WATSONVILLE — With the 2020 Census slightly more than a year away, Watsonville got an early start Tuesday by forming a committee meant to ensure the city's residents are accurately counted.
City officials and other community leaders gathered in the Community Room of the Watsonville Civic Plaza to kick off the 2020 Census Complete Count Committee.
Mandated by the U.S. Constitution, the census counts every resident in the country every 10 years. The data is used to decide the number of seats each state has in the U.S. House of Representatives, while also determining how federal funds are distributed to local communities, which is estimated at $675 billion a year.
According to Deputy City Manager Tamara Vides, Watsonville receives about $2,000 for every resident counted. That also means, she noted, the city loses $2,000 for every resident that is not counted.
"If you don't participate in the census, it means less resources for our community," Vides said.
Watsonville is a community that has been "historically undercounted," she said. The city's large number of immigrants and densely populated areas have made it difficult for census workers to gather an accurate count of the city's residents, according to Vides.
Making matters more difficult, Commerce Secretary Wilbur Ross earlier this year approved plans to add a question asking if the resident is a citizen of the United States.
Shortly after, more than two dozen states, cities and other groups filed lawsuits against the Trump administration, saying the question could be used to target those who are in the country illegally. The case is currently being considered in federal court, and is also expected to reach the Supreme Court next year.
According to Vides, three percent less Latinos participated in the 2010 Census compared to the 2000 Census. Interacting with the federal government was cited as the primary reason for the lack of participation.
Taylor Brenis, an aide for Rep. Jimmy Panetta, said the congressman is opposed to the citizenship question.
"This move left unchecked will only serve to suppress the minority vote and push the immigrant community further into the darkness," she said.
Brenis stressed the importance of an accurate census count for Watsonville and the country as a whole.
"Failure to do so will be enormously damaging and prove profoundly consequential for decades to come," she said.
After a brainstorming session among the attendees of the meeting, Police Chief David Honda said many people are skeptical about the government's use of census data.
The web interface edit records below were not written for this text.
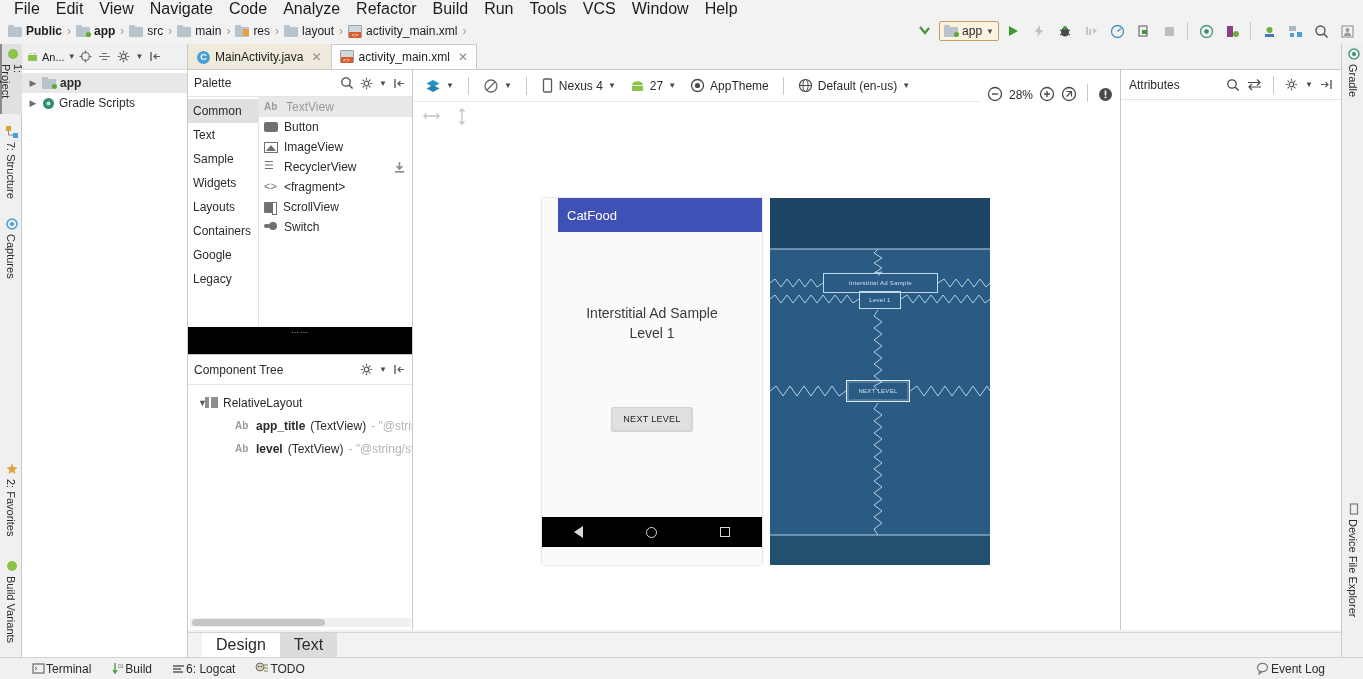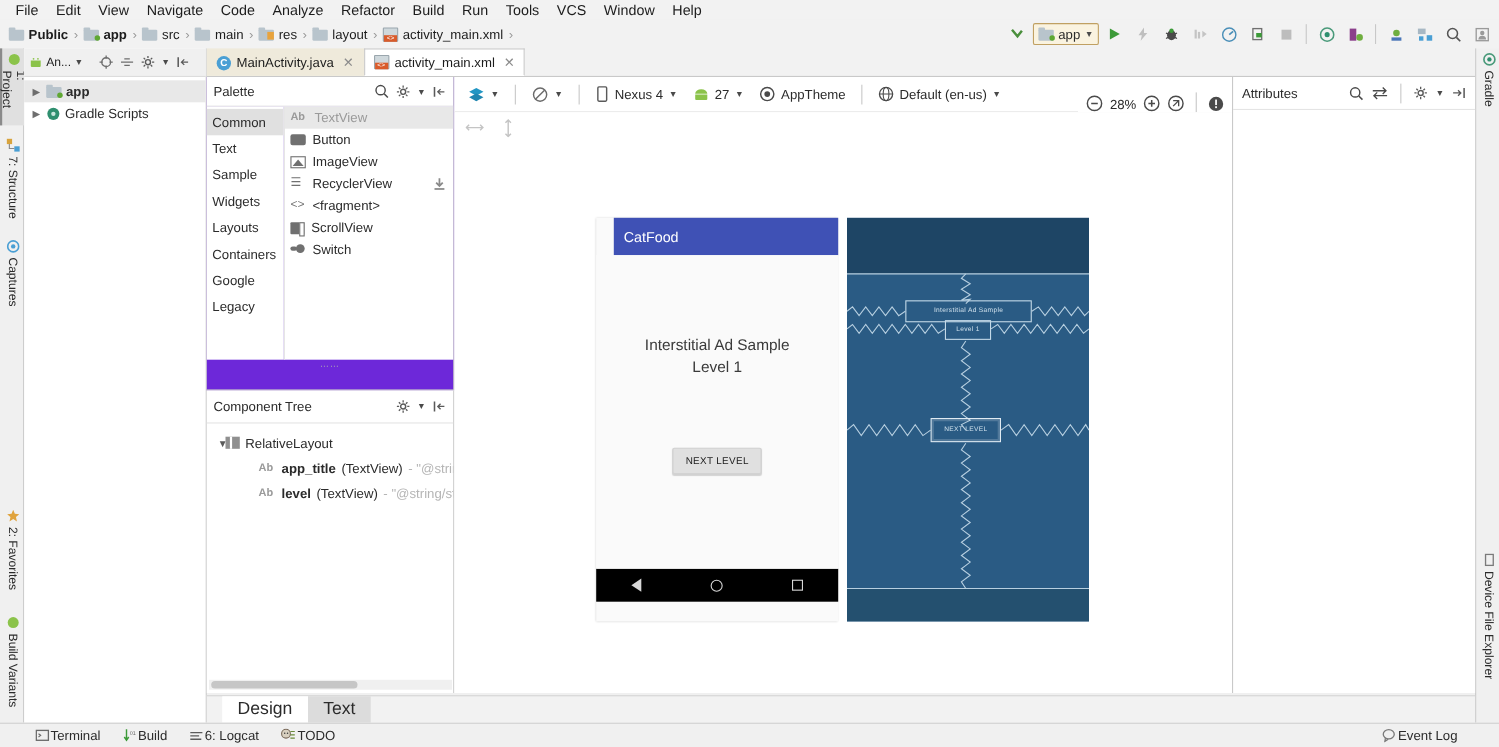--- a/index.html
+++ b/index.html
@@ -19,7 +19,7 @@
     background:#f2f2f2; display:flex; align-items:center; padding-left:6px;
   }
   .menubar .mi{
-    font-size:13px; color:#1c1c1c; padding:1px 8px; cursor:default; white-space:nowrap;
+    font-size:16px; color:#1c1c1c; padding:1px 8px; cursor:default; white-space:nowrap;
   }
 
   

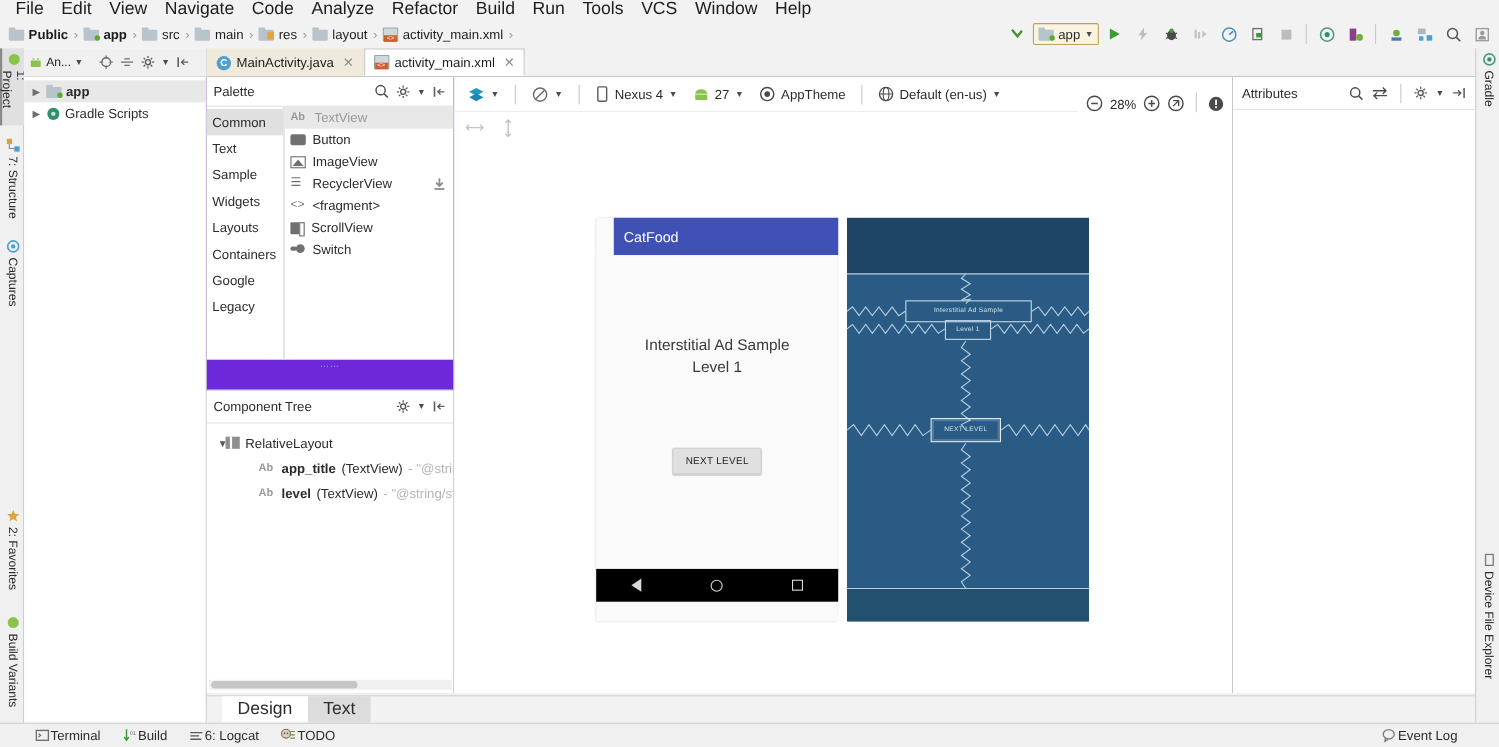--- a/index.html
+++ b/index.html
@@ -84,7 +84,7 @@
   }
   .proj-head{
     height:26px; background:#f0f0f0; display:flex; align-items:center;
-    padding:0 4px; gap:14px; border-bottom:1px solid #dcdcdc;
+    padding:0 4px; gap:3px; border-bottom:1px solid #dcdcdc;
   }
   .proj-head .ttl{ font-size:11px; color:#1c1c1c; display:flex;align-items:center;gap:3px; }
   .proj-body{ padding-top:3px; font-size:12px; }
He cited the 1940 Census, which government officials reportedly used to target Japanese Americans for internment during World War II.
There are also many questions left unanswered about the census, such as if residents can leave the citizenship question blank if it does appear on the form, he said.
"In order to gain trust, we need to know the answers," Honda said.
The Census Bureau is expected to open 40 area offices across the country beginning in January, with Census Day taking place on April 1, 2020. The data is expected to be delivered to the president by Dec. 31, 2020.